Re Dan Rottenberg’s review of Windy City at the Walnut Street Theatre—
Call me a sap, but I did care about Hildy and his lame girlfriend. It was really a sweet story. Who cares??I do it was a fun night. Dancing on the wobbly table did get old, but there was a certain excitement waiting for it to crash!
Sept. 21, 2006
Re "The Arts and 9/11" by Gresham Riley—
Professor Riley’s fresh restatement of traditional humanism belies his given name, Gresham. For by his example, good ideas are driving out the bad currency. Modernism, the covert theology which dominated the 20th Century, is dead.
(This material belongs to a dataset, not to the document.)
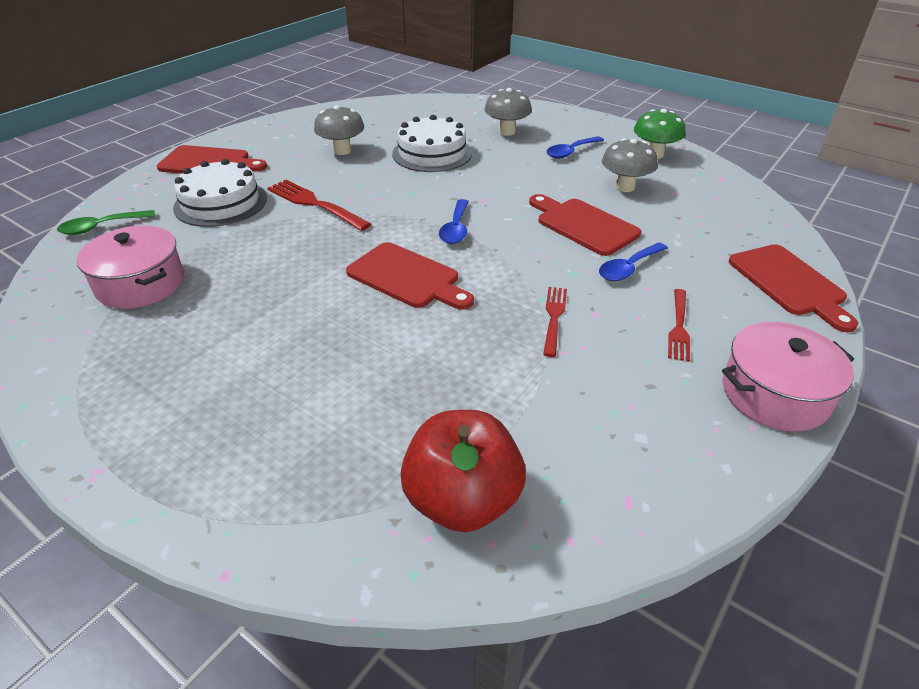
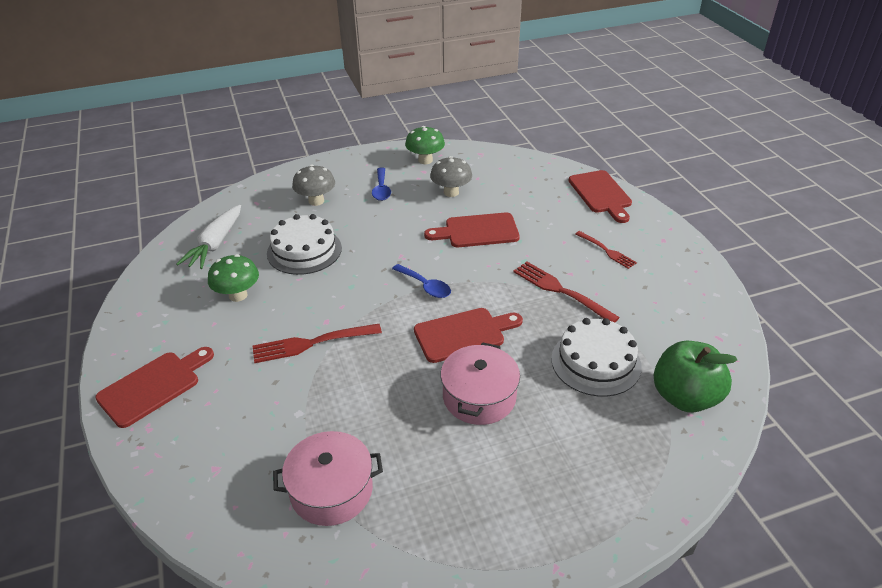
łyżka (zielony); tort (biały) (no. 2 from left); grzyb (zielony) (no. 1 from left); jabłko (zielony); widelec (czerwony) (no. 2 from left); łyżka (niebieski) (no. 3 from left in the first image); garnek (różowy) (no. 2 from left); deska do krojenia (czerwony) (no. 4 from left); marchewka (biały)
A billion humans are barely living on a dollar day while the other five-sixths are suffering an obesity epidemic. Was there ever a more unegalitarian moment in the history of the human race?
We need a politics of distribution, beginning with minimum wage legislation and executive salary ceilings in developed economies and realistic philanthropies of the Gates/Buffett kind for the undeveloped. Come on, humans, get together before we all die-- whether of malnutrition or boredom.
Patrick D. Hazard
September 11, 2006
Immediately following 9/11, ArtForms Gallery, a wonderful artist-run cooperative of which I was director, replaced its next scheduled exhibition with a salon-style multi-artist exhibition with people from all over contributing paintings, sculpture, photography and even poetry and prose about the experience. It was a happening with thousands of people attending. The Inquirer failed to even mention it.
The exhibition traveled to a gallery in Brooklyn and then to a university in New Jersey. Again, thousands of visitors came to see it. Again the Inquirer failed to even mention it.
Perhaps there is a profound reaction to 9/11 in the artist community. But how would we know unless we ask the artists? But unless they are the darlings of a select few city galleries, again— how would we know?
I had a solo exhibition about the war in Iraq in Philadelphia. Hundreds of people came and commented. The Inquirer failed to mention it. It was noted when it traveled to California. The work appeared in an exhibition at the Bryn Mawr Presbyterian Church, along with the work of other artists but I didn’t see that mentioned either. So again, how would we know?